◆ Recorded data
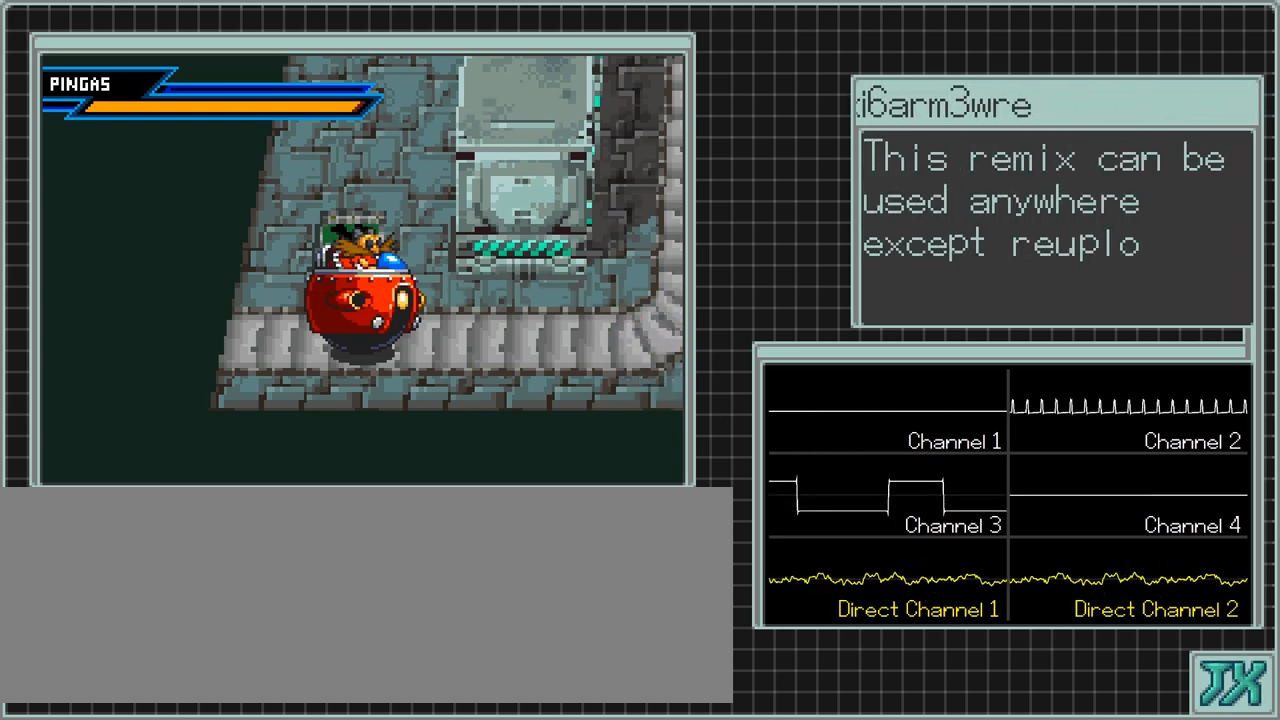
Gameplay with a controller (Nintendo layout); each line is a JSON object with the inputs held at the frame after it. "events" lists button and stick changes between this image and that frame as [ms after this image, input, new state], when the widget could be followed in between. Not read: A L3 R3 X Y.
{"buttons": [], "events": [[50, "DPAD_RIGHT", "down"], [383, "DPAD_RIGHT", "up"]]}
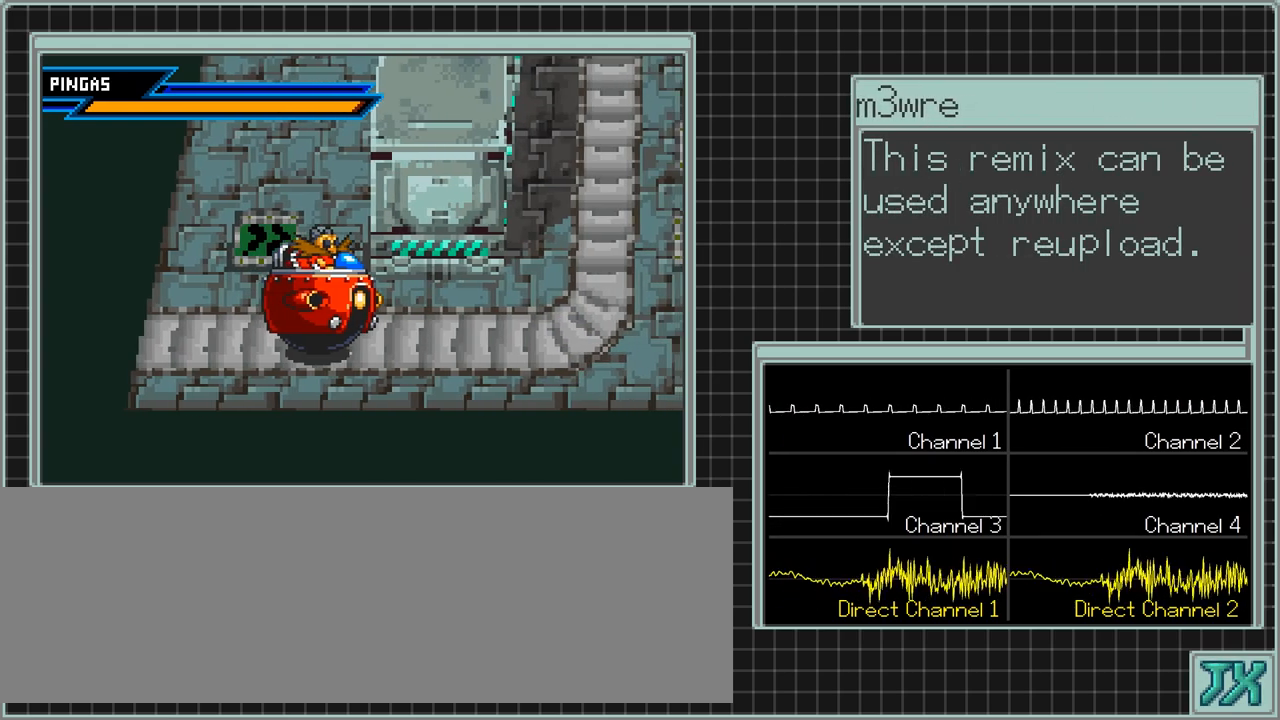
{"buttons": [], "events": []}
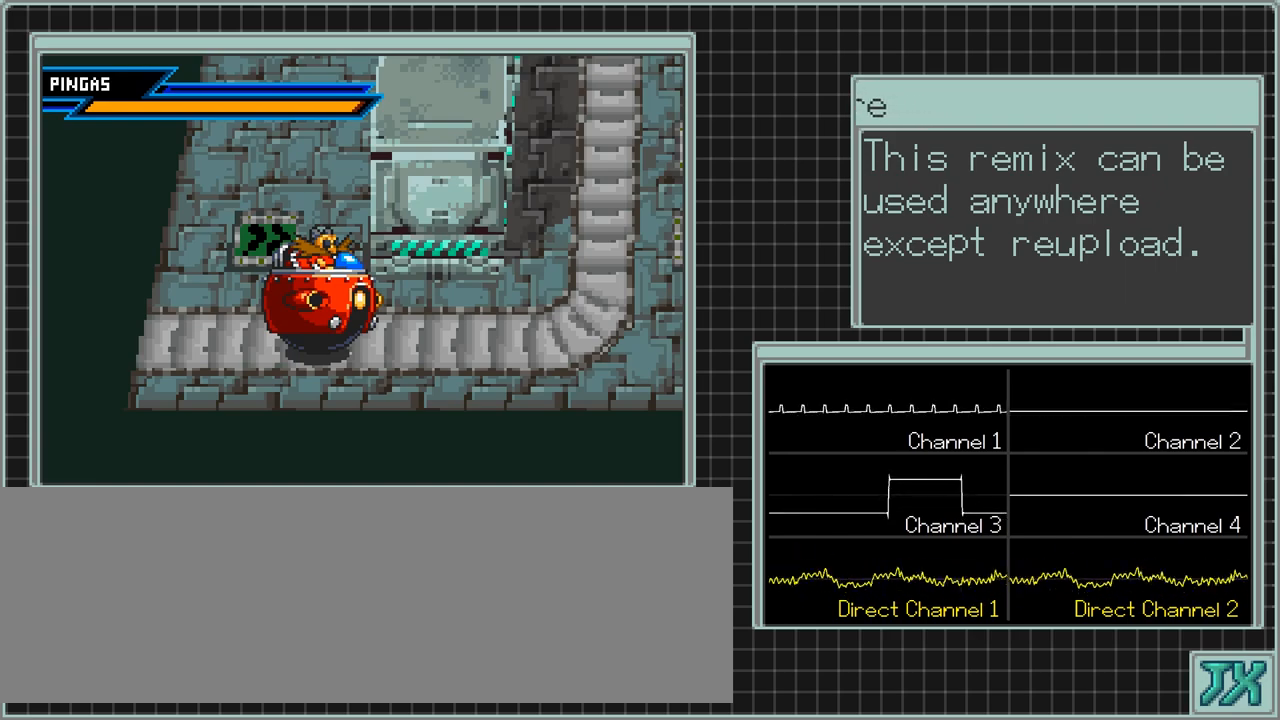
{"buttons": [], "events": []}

◆ What to do
Except for the pictures, please retype the listing above exactly.

◆ Solution below
Gameplay with a controller (Nintendo layout); each line is a JSON object with the inputs held at the frame after it. "events" lists button and stick changes between this image and that frame as [ms after this image, input, new state], when the widget could be followed in between. Not read: A L3 R3 X Y.
{"buttons": [], "events": [[50, "DPAD_RIGHT", "down"], [383, "DPAD_RIGHT", "up"]]}
{"buttons": [], "events": []}
{"buttons": [], "events": []}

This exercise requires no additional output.